A theory of 'super spreaders'--individuals who transmit infections to far more people than the majority do--has emerged regarding adult transmission of coronavirus.
Saksela hypothesised that super spreaders may produce larger droplets from coughing or sneezing, causing the pathogen to travel further.
"For some reason it seems that children, who tend to very efficiently spread respiratory infections, don’t seem to do so in this case," he said.
Scientists have yet to agree on the role children play in the spread of the virus. Some researchers have suggested that children have a lower risk of falling ill, while others have said school closures slashed kids' exposure risk.
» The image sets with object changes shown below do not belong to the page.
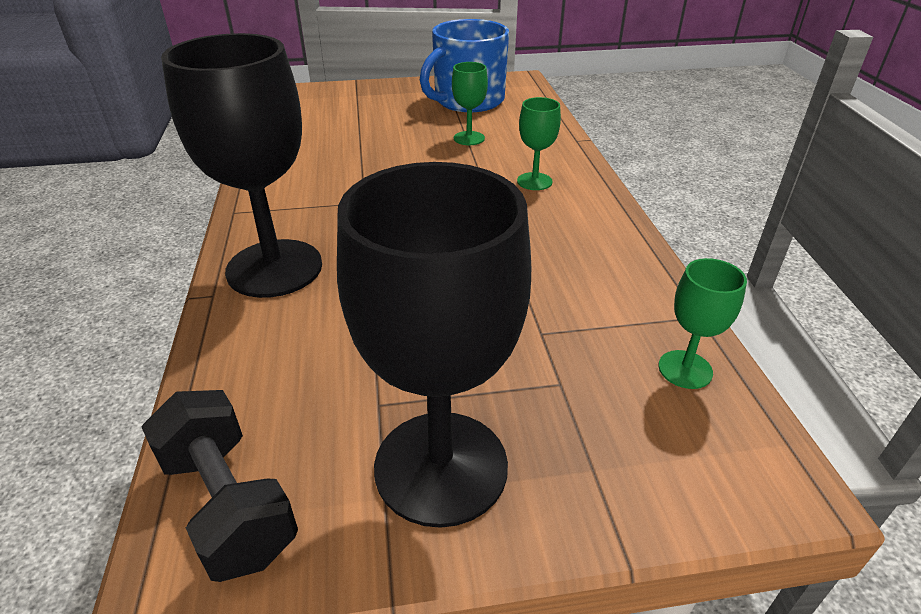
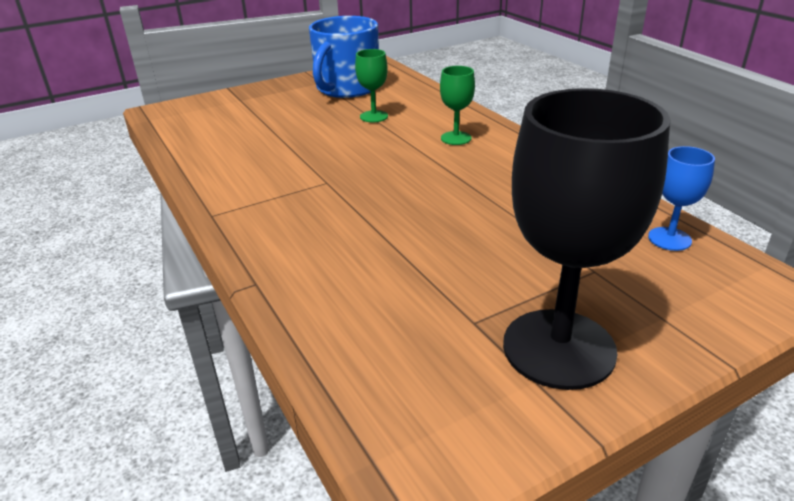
camera: 20 degrees left, 5 degrees down
(228, 504) = (419, 425): black dumbbell -> none
(274, 268) = (294, 249): black goblet -> none
(685, 369) = (669, 239): green goblet -> blue goblet

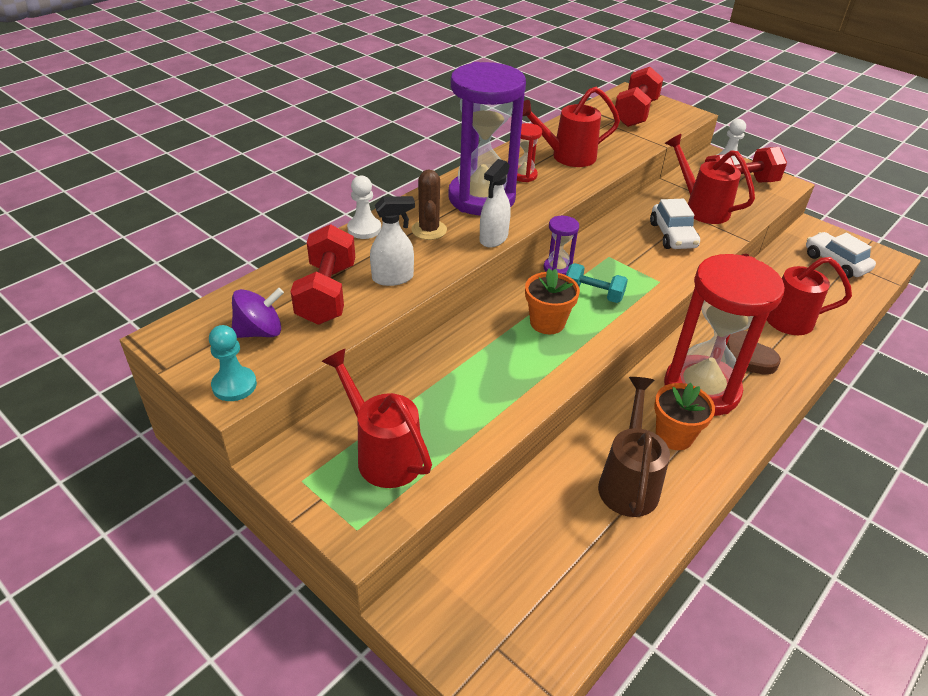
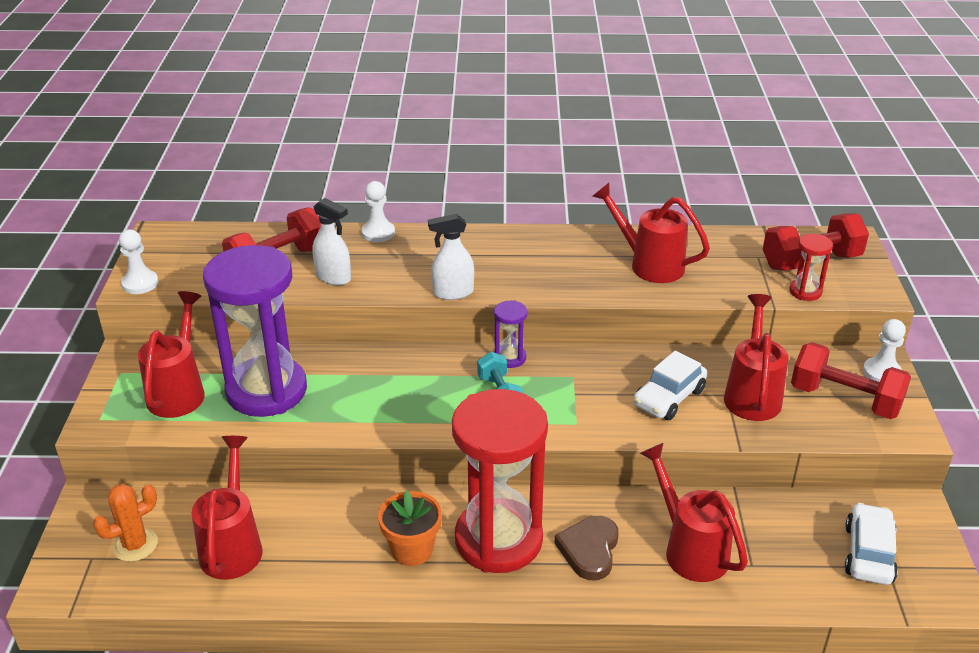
camera: 50 degrees right, 5 degrees down
(234, 385) = (140, 283): turquoise pawn -> white pawn
(260, 332) = (203, 262): purple spinning top -> none
(429, 230) = (419, 259): brown cactus -> none
(481, 198) = (505, 258): purple hourglass -> purple hourglass (266, 391)
(511, 604) = (135, 545): none -> orange cactus
(523, 175) = (576, 259): red hourglass -> red hourglass (805, 291)
(547, 322) = (424, 389): orange flower pot -> none
(575, 535) = (233, 545): none -> red watering can
(628, 482) = (323, 548): brown watering can -> none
Adding to the confusion is the fact that fewer coronavirus tests are performed on kids since they often have mild or no symptoms.
Schools to practice distancing and hygiene
Primary schools will reopen in Finland on Thursday, 14 May, after being closed for two months to prevent the spread of coronavirus.
"We know now that coronavirus is primarily transmitted between people through respiratory droplets and also to some extent through surface contact, such as dirty door handles."
While the virus has survived for long periods of time in laboratory settings, surfaces have not turned out to be significant spreaders of the virus.
"The idea with kids returning to schools is that they can romp about, but an effort will be made to keep classes apart. In light of what we’ve learned globally up until this point, I believe we're doing the right thing."